◆ The problem ◆
"represented" is the word to look for; copy each line of the listing where it occurs.

◆ Supplied information ◆
※
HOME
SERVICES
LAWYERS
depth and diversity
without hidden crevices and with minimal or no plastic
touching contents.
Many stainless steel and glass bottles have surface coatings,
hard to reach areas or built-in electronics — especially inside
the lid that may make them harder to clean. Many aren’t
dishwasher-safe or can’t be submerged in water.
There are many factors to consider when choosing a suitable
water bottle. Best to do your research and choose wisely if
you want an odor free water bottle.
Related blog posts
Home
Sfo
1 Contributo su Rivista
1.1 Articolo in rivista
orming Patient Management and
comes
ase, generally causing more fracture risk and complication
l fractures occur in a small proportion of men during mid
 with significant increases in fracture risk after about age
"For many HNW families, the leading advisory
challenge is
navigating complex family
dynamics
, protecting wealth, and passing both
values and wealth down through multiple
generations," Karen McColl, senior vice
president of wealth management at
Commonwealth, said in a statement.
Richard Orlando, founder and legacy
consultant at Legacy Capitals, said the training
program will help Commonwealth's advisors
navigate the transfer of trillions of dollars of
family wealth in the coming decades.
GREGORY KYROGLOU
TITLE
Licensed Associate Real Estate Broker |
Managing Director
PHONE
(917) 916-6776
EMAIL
※
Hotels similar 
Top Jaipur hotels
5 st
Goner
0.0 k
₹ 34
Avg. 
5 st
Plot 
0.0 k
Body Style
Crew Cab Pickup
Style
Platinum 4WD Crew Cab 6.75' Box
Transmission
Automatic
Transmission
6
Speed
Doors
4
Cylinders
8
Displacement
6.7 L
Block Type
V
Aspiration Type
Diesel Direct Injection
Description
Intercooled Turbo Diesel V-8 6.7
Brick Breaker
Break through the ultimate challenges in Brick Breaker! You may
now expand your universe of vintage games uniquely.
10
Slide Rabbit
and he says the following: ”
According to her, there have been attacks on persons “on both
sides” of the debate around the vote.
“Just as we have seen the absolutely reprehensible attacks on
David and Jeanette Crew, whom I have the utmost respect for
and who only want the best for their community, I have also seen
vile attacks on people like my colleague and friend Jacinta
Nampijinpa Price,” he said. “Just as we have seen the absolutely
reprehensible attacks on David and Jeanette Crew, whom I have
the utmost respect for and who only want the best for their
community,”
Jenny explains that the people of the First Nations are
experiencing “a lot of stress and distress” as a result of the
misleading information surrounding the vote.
※
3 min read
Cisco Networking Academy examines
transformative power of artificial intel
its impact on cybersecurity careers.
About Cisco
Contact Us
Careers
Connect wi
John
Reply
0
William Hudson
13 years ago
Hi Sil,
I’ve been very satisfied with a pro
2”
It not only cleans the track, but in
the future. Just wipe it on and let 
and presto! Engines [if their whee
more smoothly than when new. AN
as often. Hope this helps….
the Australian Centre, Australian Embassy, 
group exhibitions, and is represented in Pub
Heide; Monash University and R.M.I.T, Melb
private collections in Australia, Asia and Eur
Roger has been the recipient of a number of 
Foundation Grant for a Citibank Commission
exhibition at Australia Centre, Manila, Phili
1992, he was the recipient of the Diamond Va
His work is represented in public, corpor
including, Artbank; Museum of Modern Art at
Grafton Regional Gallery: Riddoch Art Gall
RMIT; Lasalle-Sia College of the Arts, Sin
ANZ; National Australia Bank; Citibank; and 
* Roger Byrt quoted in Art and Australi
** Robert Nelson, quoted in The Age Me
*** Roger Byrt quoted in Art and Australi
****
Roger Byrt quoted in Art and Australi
※
◆ Worked solution ◆
group exhibitions, and is represented in Pub
His work is represented in public, corpor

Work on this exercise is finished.